Bandholz: As ecommerce operators, we’re keen to struggle for our companies, however these predatory legal professionals aren’t honorable. They began at $75,000. We would have settled in the event that they’d began decrease, however their excessive supply pushed me to struggle more durable out of precept.
Berkowitz: Precisely. They got here all the way down to a sure level, however it was clear that they had a ground they didn’t wish to go beneath — whether or not it was a agency coverage or simply how they function. We let the case run for a bit, after which we hit them with some motions, which introduced it to an finish.
For some individuals, it’s simpler simply to pay and transfer on, however for these keen to struggle, the plaintiff’s legal professionals usually hand over once they understand you’re not backing down.
Bandholz: What can ecommerce operators do to keep away from these lawsuits?
Berkowitz: The very best follow is to make your web site as compliant as attainable. Most companies purpose for the WCAG 2.0 commonplace on the intermediate degree. Your developer ought to know these tips and how one can alter your web site accordingly.
Some primary practices embody guaranteeing good distinction for textual content, utilizing accessible fonts and colours, including correct web page titles, and enabling display readers to navigate the positioning successfully. Nevertheless, even with all these measures, there’ll all the time be one thing a plaintiff can level to as a flaw. You need to use a dozen web site scanners — they’ll all the time discover one thing improper.
Bandholz: Is it attainable to recuperate lawyer charges or counter-sue these plaintiffs?
Berkowitz: Sadly, no. There’s no actual solution to counter-sue in these circumstances. You may theoretically recuperate lawyer charges if you happen to took the case to trial and received, however that will take years and price a whole lot of 1000’s of {dollars}. It’s normally not value it. If the plaintiffs again down, it’s usually greatest to take it as a win and transfer on.
Bandholz: Can plaintiff legal professionals see that an ecommerce defendant settled?
Berkowitz: To an extent. They’ll see that the corporate was sued, and a dismissal was filed. They’re going to imagine {that a} settlement was reached. Usually, they might not know what occurred behind the scenes. In some circumstances, plaintiff attorneys have been in a position to get consent judgments, the place the defendant admits that their web sites weren’t compliant and would make them compliant sooner or later.
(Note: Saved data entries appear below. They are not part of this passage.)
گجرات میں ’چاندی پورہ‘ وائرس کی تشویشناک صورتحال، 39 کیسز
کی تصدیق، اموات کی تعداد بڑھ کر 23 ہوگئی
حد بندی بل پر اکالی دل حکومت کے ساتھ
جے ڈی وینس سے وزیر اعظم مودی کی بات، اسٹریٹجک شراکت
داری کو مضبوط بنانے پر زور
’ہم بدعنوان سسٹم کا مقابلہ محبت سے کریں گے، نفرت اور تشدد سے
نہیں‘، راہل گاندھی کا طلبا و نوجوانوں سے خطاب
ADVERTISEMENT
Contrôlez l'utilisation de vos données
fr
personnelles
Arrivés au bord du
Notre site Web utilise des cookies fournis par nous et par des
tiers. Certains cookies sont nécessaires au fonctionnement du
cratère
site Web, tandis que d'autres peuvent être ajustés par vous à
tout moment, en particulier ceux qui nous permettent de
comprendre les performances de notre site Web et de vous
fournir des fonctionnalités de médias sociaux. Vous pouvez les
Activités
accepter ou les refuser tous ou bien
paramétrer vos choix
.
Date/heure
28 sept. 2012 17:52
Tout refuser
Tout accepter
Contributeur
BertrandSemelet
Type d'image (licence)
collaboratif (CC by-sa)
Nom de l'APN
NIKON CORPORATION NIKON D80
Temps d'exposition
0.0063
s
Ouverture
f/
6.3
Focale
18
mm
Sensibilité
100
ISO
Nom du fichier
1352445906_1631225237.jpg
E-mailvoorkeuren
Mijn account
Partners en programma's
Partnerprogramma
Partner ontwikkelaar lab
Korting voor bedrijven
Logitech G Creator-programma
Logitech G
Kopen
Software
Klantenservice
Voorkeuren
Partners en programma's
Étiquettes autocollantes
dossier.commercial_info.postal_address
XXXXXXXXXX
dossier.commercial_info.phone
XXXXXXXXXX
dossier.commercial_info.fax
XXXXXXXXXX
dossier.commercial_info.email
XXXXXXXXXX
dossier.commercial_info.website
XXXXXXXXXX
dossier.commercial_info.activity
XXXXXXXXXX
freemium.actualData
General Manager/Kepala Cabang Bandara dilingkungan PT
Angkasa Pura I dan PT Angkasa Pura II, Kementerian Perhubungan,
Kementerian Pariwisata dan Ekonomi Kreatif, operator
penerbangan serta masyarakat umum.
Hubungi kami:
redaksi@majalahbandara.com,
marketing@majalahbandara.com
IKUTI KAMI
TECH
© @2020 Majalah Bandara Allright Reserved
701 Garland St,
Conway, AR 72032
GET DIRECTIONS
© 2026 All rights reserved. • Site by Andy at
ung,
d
Retailers turn into a goal once they do this.
Bandholz: How do these plaintiff legal professionals resolve which ecommerce companies to focus on?
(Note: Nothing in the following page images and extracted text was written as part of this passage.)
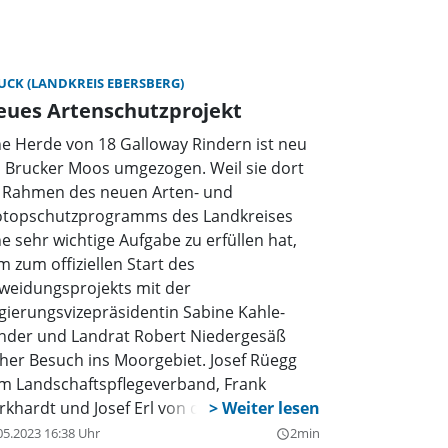
UCK (LANDKREIS EBERSBERG)
eues Artenschutzprojekt
ne Herde von 18 Galloway Rindern ist neu
s Brucker Moos umgezogen. Weil sie dort
 Rahmen des neuen Arten- und
otopschutzprogramms des Landkreises
ne sehr wichtige Aufgabe zu erfüllen hat,
m zum offiziellen Start des
weidungsprojekts mit der
gierungsvizepräsidentin Sabine Kahle-
nder und Landrat Robert Niedergesäß
her Besuch ins Moorgebiet. Josef Rüegg
m Landschaftspflegeverband, Frank
rkhardt und Josef Erl von der Unteren
turschutzbehörde am Landratsamt
05.2023 16:38 Uhr
2min
query_builder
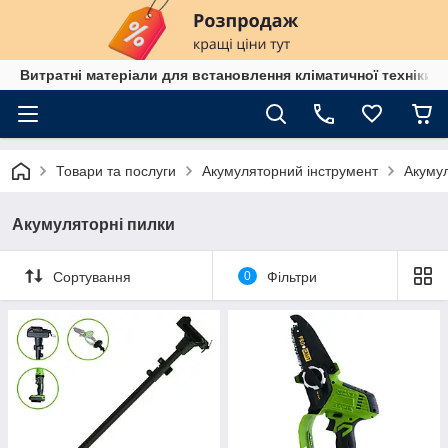
Витратні матеріали для встановлення кліматичної техніки в
Товари та послуги
Акумуляторний інструмент
Акумул
Акумуляторні пилки
Сортування
0
Фільтри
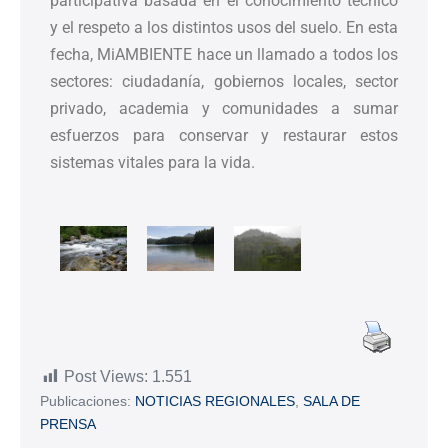
participativa basada en el conocimiento técnico
y el respeto a los distintos usos del suelo. En esta
fecha, MiAMBIENTE hace un llamado a todos los
sectores: ciudadanía, gobiernos locales, sector
privado, academia y comunidades a sumar
esfuerzos para conservar y restaurar estos
sistemas vitales para la vida.
Post Views:
1.551
Publicaciones:
NOTICIAS REGIONALES
,
SALA DE
PRENSA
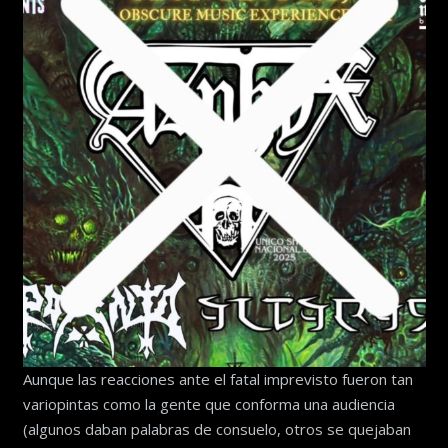
Aunque las reacciones ante el fatal imprevisto fueron tan
variopintas como la gente que conforma una audiencia
(algunos daban palabras de consuelo, otros se quejaban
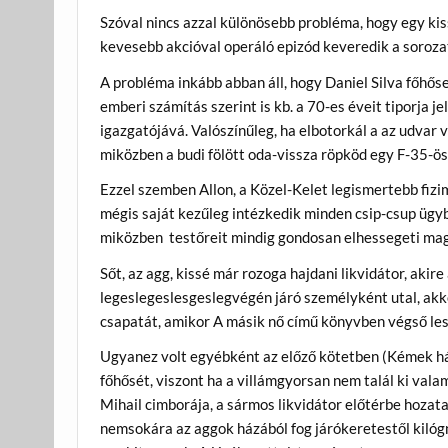
Szóval nincs azzal különösebb probléma, hogy egy kis
kevesebb akcióval operáló epizód keveredik a sorozat
A probléma inkább abban áll, hogy Daniel Silva főhős
emberi számítás szerint is kb. a 70-es éveit tiporja
igazgatójává. Valószínűleg, ha elbotorkál a az udvar
miközben a budi fölött oda-vissza röpköd egy F-35-ös
Ezzel szemben Allon, a Közel-Kelet legismertebb fizi
mégis saját kezűleg intézkedik minden csip-csup ügy
miközben testőreit mindig gondosan elhessegeti mag
Sőt, az agg, kissé már rozoga hajdani likvidátor, ak
legeslegeslesgeslegvégén járó személyként utal, akko
csapatát, amikor A másik nő című könyvben végső le
Ugyanez volt egyébként az előző kötetben (Kémek ház
főhősét, viszont ha a villámgyorsan nem talál ki val
Mihail cimborája, a sármos likvidátor előtérbe hozat
nemsokára az aggok házából fog járókeretestől kilógni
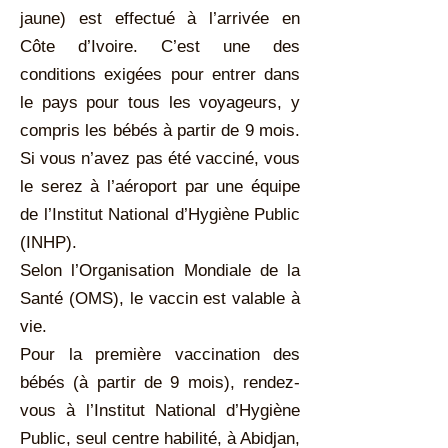
jaune) est effectué à l’arrivée en
Côte d’Ivoire. C’est une des
conditions exigées pour entrer dans
le pays pour tous les voyageurs, y
compris les bébés à partir de 9 mois.
Si vous n’avez pas été vacciné, vous
le serez à l’aéroport par une équipe
de l’Institut National d’Hygiène Public
(INHP).
Selon l’Organisation Mondiale de la
Santé (OMS), le vaccin est valable à
vie.
Pour la première vaccination des
bébés (à partir de 9 mois), rendez-
vous à l’Institut National d’Hygiène
Public, seul centre habilité, à Abidjan,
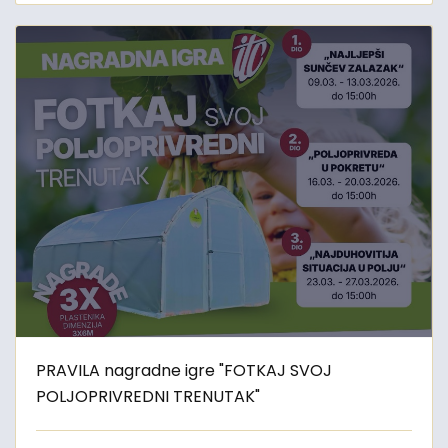
PRAVILA nagradne igre "FOTKAJ SVOJ
POLJOPRIVREDNI TRENUTAK"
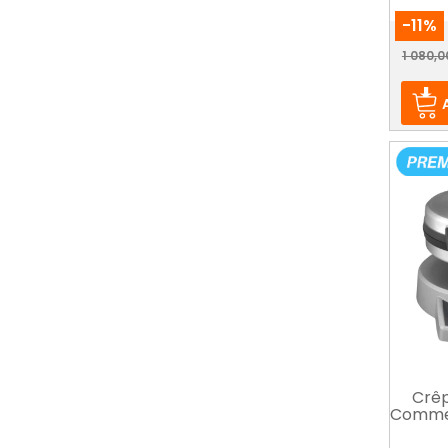
-11%
Prix
1 080,0
Crêp
Commer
Berkowitz: They possible use numerous instruments to determine profitable firms. There are public databases that present estimates of gross sales volumes for particular web sites. They in all probability additionally monitor social media and the information for companies which are getting a lot consideration.
Your organization, Beardbrand, had quite a lot of media protection, and also you have been even on Shark Tank. Even when that was years in the past, it’s nonetheless an indication of success that may catch their consideration. Some companies inadvertently make themselves targets by bragging about their progress or success on social media.
Bandholz: What makes for lawyer-client relationship?
Berkowitz: It’s essential to work with a lawyer who understands your state of affairs and objectives. Be upfront about what you’re keen to spend and the way far you wish to take the case. Transparency on either side is essential to relationship.
As a consumer, be sincere about any previous points along with your web site, whether or not or not you’ve tried to make it accessible. Surprises will be detrimental to your case. As legal professionals, we are saying, “Unhealthy info, no downside” so long as we find out about them. Simply be clear about what you wish to obtain and any obstacles you’ve confronted.
Bandholz: The place can individuals discover you?